QlikView alert checks can be triggered in three different ways:

  1. Automatically in the QlikView layout when there is a probability that the document’s data has changed, i.e. when the document is opened, when the script has been executed or when a Reduce Data operation has been performed.
  2. Manually from a macro via special Automation APIs. Refer to the QlikView API guide for details.
  3. External programs running QlikView in batch mode have a special Automation API to retrieve a list of fired alerts from a given context.

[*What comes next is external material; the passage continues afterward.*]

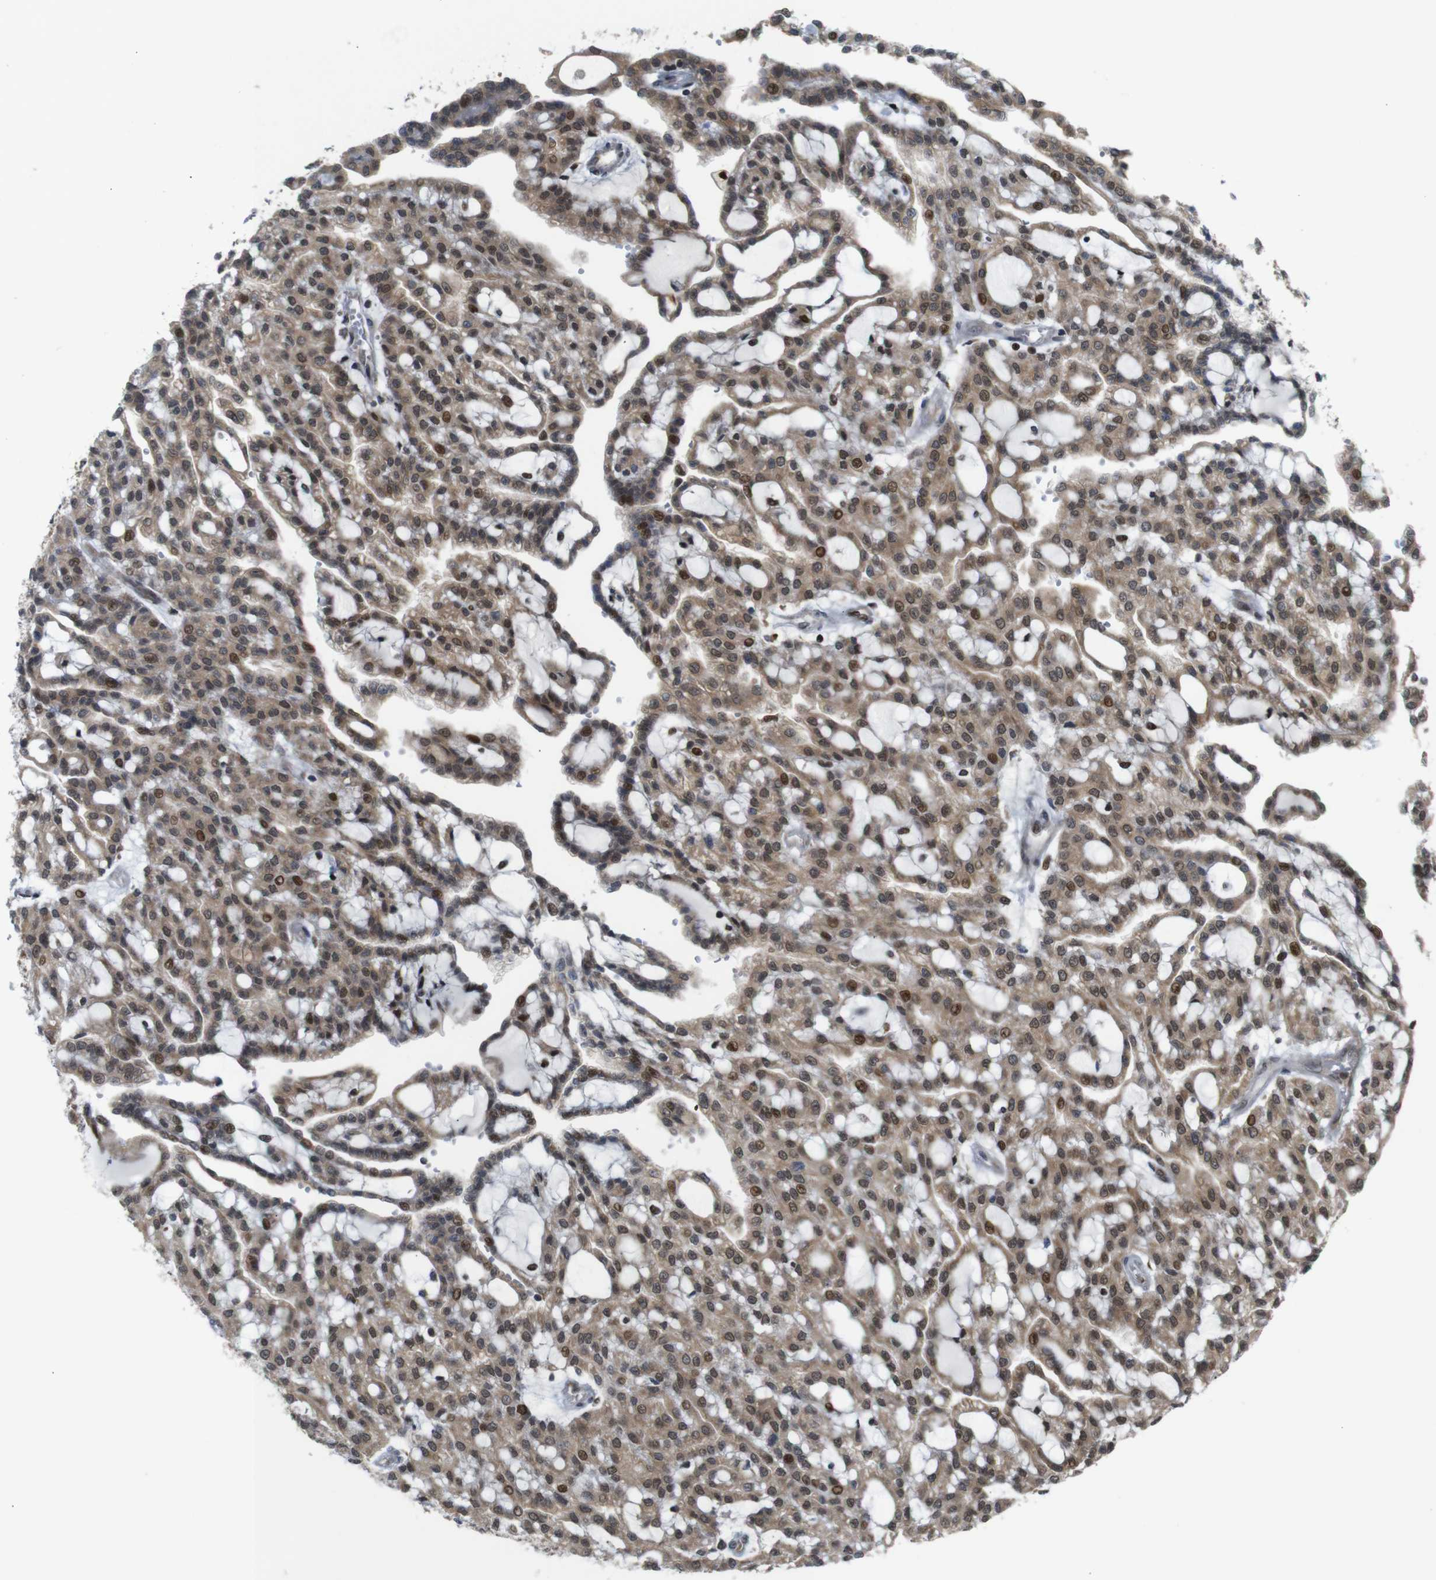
{"staining": {"intensity": "moderate", "quantity": ">75%", "location": "cytoplasmic/membranous,nuclear"}, "tissue": "renal cancer", "cell_type": "Tumor cells", "image_type": "cancer", "snomed": [{"axis": "morphology", "description": "Adenocarcinoma, NOS"}, {"axis": "topography", "description": "Kidney"}], "caption": "Renal adenocarcinoma stained with DAB immunohistochemistry exhibits medium levels of moderate cytoplasmic/membranous and nuclear positivity in approximately >75% of tumor cells. The staining is performed using DAB brown chromogen to label protein expression. The nuclei are counter-stained blue using hematoxylin.", "gene": "PTPN1", "patient": {"sex": "male", "age": 63}}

The chain of events following the triggering of an alert check can be shown as follows:

Alerts can be suspended after being fired until a change occurs. As an example it may be quite annoying to be reminded every time you open a document that your budget goal has been fulfilled. In that case you may set the alert to fire only once and then suspend itself until next month.

As can be seen in the flowchart, each triggering of an alert initiates a chain of logical operations in the QlikView document. Typically QlikView has to perform the following major steps:

  1. Applying the selection relevant to the alert.
  2. Calculating the condition expression value.
  3. Restoring original selections.

The time needed to perform action 1 and 3 is of course each equal to the normal “click times“ if the selections had been applied interactively. The time needed for step 2 is the same as if the expression had resided e.g. in a sheet object. Added together, the time needed to check an alert can be quite substantial in large documents. This may be of less importance for single alerts triggered on opening or reload, but caution should be exercised when using large amounts of macro-triggered alerts, so that the document does not become sluggish.

Opens the Alerts dialog where all QlikView alerts are created and maintained.